He had solar panels installed to power the well and provide electricity, together with a water filtration system. We planted carrots, potatoes, squash, and beans, then cut back the scrub land to create a small field for wheat and corn. I learned how to can fruits and vegetables, to pack rice and grains so that they wouldn’t spoil, to store seeds, to use a short-wave radio, to light a fire using a flint and steel. We stocked the house with items that would be useful in times of emergency—batteries, salt blocks, rolls of sheet plastic, candles, duct tape. Online, Steve bought long-life rations, sealed pouches of water, fish penicillin, and potassium iodide tablets to reduce damage to our thyroids in a radiation emergency. Some nights we ate meals made entirely of food we had gathered in the woods. Other nights we counted seeds and made love on cushions stuffed with the feathers of birds Steve had shot. I wasn’t crazy about the rifle, but he explained it was an essential part of our supplies. Not only would it enable us to hunt for wild game—birds, deer, rabbits—but bullets, he assured me, would be the most important form of barter currency in the future.
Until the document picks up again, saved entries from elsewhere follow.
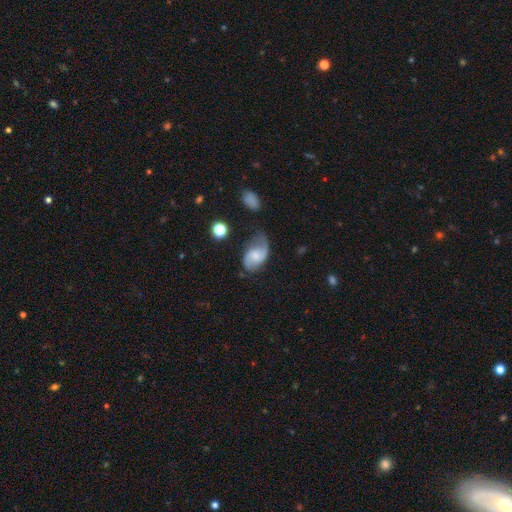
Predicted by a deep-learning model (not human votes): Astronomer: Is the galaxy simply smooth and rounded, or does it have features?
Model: featured or disk — 61%.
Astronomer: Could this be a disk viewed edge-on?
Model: no — 97%.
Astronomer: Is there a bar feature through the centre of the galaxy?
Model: no — 53% (runner-up: weak, 39%).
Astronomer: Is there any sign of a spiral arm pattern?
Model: yes — 91%.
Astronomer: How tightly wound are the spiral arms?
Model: loose — 49% (runner-up: medium, 38%).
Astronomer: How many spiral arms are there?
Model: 2 — 82%.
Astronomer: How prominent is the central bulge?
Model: small — 43% (runner-up: moderate, 34%).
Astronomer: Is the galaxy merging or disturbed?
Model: none — 50% (runner-up: minor disturbance, 29%).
I agreed, as long as he kept the gun licensed and locked up.

Each week we timed our journey from the city to the house, improving where we could on the route Steve had first marked out, determining alternatives in case of bridge failure, tunnel failure, roadblocks. He bought a motorcycle and cut our journey time in half. I found myself checking the change from my coffee each morning for pre-1965 quarters and dimes, which Steve said contained silver and would have genuine value following a breakdown of the financial system. A dime was worth almost three dollars, a quarter, six. He kept bags of them in a space beneath the floorboards of the house. We bought other items useful for bartering too: packs of cigarettes (though neither of us smoked), candles, boxes of matches, tampons, more bullets, all as valuable as gold at the end of the world. I made trips to the grocery store with a fresh perspective. Certain items had value, others did not. Canned and dehydrated food was good. Fresh fruit was pointless. Steve was crazy about Twinkies. While the rest of my friends lay around on beaches in the Hamptons, I was learning to survive the end of the world as they knew it. I felt like a pioneer. I pictured myself in a gingham dress and bunches.

::

Other than the cabin, our relationship was as you’d expect. Back in the city, we went to the movies, we played tennis at the courts on the West Side Highway, we had dinner with friends, we drank cocktails in hotel bars, we went to parties, we stayed in and played Scrabble and Risk. I stayed at his apartment uptown, since it was easier to get to the cabin from there on a Friday evening. I went to my own apartment once a week to water the plants and pick up mail. I had always liked my apartment in the Village, but it didn’t bother me that I wasn’t spending time there. I had already started to think of the cabin as our home. I kept the key to the front door on a strand of wire around my neck which Steve told me would double as a snare if I was lost in the woods without food.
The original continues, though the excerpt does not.